**INFORMATION SHOWN:**
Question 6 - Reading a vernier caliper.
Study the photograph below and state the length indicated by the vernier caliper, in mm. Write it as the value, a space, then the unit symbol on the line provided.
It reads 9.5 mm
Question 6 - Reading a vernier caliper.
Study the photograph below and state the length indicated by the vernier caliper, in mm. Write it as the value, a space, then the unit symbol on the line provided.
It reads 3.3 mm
==
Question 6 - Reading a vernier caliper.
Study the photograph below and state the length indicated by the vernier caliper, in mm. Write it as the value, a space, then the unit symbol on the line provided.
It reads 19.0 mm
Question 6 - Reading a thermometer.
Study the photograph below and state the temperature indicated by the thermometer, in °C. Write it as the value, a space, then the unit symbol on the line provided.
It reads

**YOUR TASK:**
Pick out every line in the records above that contains the word "thermometer", and copy each of those lines in full. Treat the match as case-sensitive.

**EXERCISE SOLUTION:**
Question 6 - Reading a thermometer.
Study the photograph below and state the temperature indicated by the thermometer, in °C. Write it as the value, a space, then the unit symbol on the line provided.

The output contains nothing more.